At the end of September, Forest 4.0 partners from Lithuania and Sweden came together to refine their plan to create a significant organization: a Centre of Excellence to help digitize forestry. The working session in Sweden emphasized the EU-wide importance of a technologically advanced and sustainable forest ecosystem. According to the experts, the good practices of a leading country in the field only confirm that cross-sectoral dialogue is the key to a new era of forestry innovation.

The meeting of representatives of Vytautas Magnus University, Kaunas University of Technology, Linnaeus University (Sweden), Interior Cluster Sweden, AgriFood Lithuania DIH, and ART21 was held in the framework of the Möbelriksdagen, the country’s largest annual event for the furniture and interior design industry. It allowed for an even closer partnership between academia and industry, forming the basis for the future Center of Excellence.

Björn Nordin, Director of Architecture and Design at Swedish Wood, a member of the Swedish cluster, presented trends in the furniture and interior design industry in the leading country in the forest sector. Among the highlights was Interior Cluster Sweden, which focused on the potential of the latest technologies to drive change in the global wood industry ecosystem.
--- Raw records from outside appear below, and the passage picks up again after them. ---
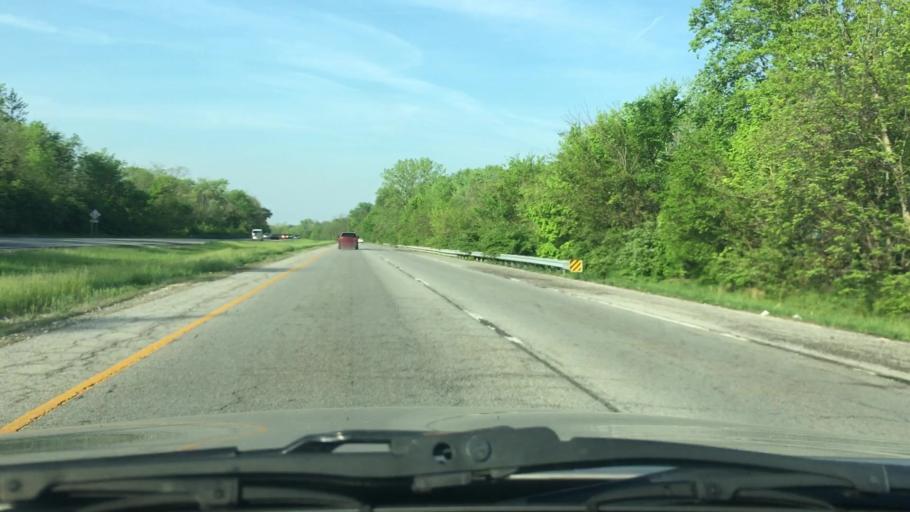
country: US
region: Indiana
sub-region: Marion County
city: Broad Ripple
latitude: 39.8675
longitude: -86.0857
“The pandemic and the war caused by Russia will continue to increase the challenges related to the lack of raw materials, including wood products. It is therefore becoming increasingly important to get the most out of every cubic meter of timber: in the forest, in the sawmill, and in other value chains.

Forest 4.0 demonstrates that opportunities exist, but it requires synergy across sectors and all value chains. We are ready for this because the forestry industry is not only facing the problems of exporting wood but also those of climate change and other issues. Together, we need to tackle them with all possible means, with digitization of the sector at the forefront”, B. Nordin said.

The researchers’ focus on high-tech solutions was echoed by Professor Arianit Kurti of Linnaeus University: “Artificial intelligence will definitely be one of the core competencies of the project. Its application to forestry and the whole Forest 4.0 value chain is one of the areas where we think the most innovation will be generated, and a number of start-ups are likely to emerge.”

The project, implemented by academics, clusters, and business stakeholders, was initiated with the aim of growing a center that will add economic value to the forestry sector and interested parties in the long term.

Prof. Dr. Tomas Krilavičius, Dean of the Faculty of Informatics of Vytautas Magnus University, who leads the project, shared the team’s plans to return from the meeting having learned the best practices from Sweden. After an intensive agenda, a different vision emerged: in Forest 4.0, we will work together with the Swedes to develop new forestry models for the whole of Europe.

“However, data collection and analysis, as well as the ambition to use this information in a meaningful way to deliver pragmatic innovations that support a sustainable ecosystem, are only a stop in a complex process. We first need to identify what specific answers we expect to improve forestry processes,” commented Prof. Dr. T. Krilavičius on the upcoming tasks and deliverables.

In addition to discussions on the future of the Centre of Excellence and the allocation of further responsibilities, the participants also benefited from study visits. This included a tour of the upcoming “Wisdome Stockholm” centre. The project is characterized by its innovative use of wood raw materials for a complex building structure, in line with its commitment to industrial sustainability.

The meeting with Treesearch served as another good example of how to push the boundaries of future forestry potential through the engagement of all stakeholders, from academia to private foundations and public authorities. The Treesearch platform at the Royal Technical University in Stockholm paves the ground for the development of new materials from forests and contributes to Sweden’s ambition to become a leader in the bioeconomy.